Regarding the concrete proposal I have a few ideas on how to improve it. Binary data will in most cases not be suitable for direct processing by translators, instead it will need a separate extraction step before translation. So I think it would be good to simplify the task of leaving the binary portions out of the file for parts of the processing.
If the <bin-unit> is changed to a <bin-file> and made a sibling of <file> it would be a long step in that direction. Different <file>s in an XLIFF document are largely independent and merging and splitting documents at this level is common. Having the binary data as units possibly mixed into the sequence of text units would probably make it ambiguous if they can safely be removed and the content still be valid. In addition an empty <bin-unit> or other placeholder would have to be left so that the content can easily be re-inserted in the right place. It would also keep the binary data out of the path of other modules such as validation and string length restrictions.
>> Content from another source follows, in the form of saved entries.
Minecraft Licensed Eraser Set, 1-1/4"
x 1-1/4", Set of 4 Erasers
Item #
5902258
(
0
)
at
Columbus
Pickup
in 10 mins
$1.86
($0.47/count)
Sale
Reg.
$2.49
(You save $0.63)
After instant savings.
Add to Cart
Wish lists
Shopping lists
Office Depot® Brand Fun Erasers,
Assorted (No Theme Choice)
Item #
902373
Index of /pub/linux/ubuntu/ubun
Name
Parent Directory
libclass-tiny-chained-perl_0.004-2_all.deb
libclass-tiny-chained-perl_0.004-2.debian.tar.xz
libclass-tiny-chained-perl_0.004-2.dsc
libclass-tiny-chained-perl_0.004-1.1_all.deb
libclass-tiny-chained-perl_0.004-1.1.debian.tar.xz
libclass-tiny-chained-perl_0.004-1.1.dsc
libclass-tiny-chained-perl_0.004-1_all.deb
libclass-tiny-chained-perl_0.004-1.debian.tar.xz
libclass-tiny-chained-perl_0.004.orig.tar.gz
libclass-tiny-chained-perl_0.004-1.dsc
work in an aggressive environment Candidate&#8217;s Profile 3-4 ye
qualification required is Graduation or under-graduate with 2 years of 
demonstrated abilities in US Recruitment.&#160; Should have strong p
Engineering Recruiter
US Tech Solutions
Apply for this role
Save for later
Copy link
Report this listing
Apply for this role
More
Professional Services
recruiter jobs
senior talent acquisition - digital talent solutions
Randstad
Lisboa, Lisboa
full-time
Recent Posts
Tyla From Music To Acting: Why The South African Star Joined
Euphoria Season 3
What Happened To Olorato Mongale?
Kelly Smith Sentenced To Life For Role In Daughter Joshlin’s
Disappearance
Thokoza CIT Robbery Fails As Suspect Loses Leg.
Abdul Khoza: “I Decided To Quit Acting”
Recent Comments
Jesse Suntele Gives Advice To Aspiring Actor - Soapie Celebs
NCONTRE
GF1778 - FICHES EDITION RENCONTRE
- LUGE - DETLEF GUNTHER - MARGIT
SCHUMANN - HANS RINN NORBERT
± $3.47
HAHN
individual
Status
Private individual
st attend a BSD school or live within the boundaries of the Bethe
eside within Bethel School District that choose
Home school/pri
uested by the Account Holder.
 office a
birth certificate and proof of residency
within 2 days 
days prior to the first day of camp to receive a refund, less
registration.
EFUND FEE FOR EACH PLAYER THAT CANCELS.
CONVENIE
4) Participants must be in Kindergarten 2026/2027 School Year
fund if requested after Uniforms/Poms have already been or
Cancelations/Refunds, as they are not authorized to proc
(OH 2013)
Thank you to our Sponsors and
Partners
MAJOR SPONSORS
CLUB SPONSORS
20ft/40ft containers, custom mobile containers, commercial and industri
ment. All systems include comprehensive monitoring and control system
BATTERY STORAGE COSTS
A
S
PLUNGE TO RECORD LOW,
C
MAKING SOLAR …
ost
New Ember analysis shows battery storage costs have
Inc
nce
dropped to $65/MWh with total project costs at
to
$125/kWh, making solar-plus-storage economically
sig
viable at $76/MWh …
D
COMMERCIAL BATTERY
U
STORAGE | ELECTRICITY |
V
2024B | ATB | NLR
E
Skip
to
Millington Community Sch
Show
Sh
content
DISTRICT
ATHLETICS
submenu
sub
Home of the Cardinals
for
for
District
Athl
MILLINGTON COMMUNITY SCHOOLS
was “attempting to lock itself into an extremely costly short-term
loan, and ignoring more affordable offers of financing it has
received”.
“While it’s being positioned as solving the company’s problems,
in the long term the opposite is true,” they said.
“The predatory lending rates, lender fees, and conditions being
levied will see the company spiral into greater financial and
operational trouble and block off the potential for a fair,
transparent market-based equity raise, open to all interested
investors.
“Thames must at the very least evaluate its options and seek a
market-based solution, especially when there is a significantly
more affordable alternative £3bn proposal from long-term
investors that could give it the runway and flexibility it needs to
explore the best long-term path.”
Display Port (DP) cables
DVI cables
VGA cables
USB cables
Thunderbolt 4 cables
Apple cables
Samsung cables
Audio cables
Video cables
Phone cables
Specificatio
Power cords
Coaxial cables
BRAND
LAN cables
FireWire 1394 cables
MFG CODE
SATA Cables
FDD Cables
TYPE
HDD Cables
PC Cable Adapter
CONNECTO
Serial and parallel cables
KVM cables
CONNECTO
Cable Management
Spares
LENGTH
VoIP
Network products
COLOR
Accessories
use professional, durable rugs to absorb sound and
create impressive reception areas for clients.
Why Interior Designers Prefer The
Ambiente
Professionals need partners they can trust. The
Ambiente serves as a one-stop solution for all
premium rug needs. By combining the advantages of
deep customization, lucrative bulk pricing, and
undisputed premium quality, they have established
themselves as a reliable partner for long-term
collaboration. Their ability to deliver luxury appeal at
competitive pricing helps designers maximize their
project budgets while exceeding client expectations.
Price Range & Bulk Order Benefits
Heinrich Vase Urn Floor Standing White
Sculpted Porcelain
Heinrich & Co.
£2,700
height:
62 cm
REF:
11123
Storing units smaller than files as binary data would make interoperability even harder so I do not think adding <bin-file> in addition to <bin-unit> would be a good idea. I’d prefer just <bin-file>. If the textual / markup portion of the data refer to external binary data some form of reference mechanism might be useful. But I do not see this as a requirement. If it is added I think the option of having the reference point form the <bin-file> to the <unit> it is associate with instead of the other way around would be good. This means that tools that do not make use of binaries would never encounter the reference directly.
Besides a mime type I think an original filename would be very helpful as the file extension is still the most common way to differentiate between formats when dealing with files. And I anticipate that most implementations would save the contents of the binary node into a file and process it in one or more separate steps. No application will or even could have a complete mapping of all mime-types to extensions.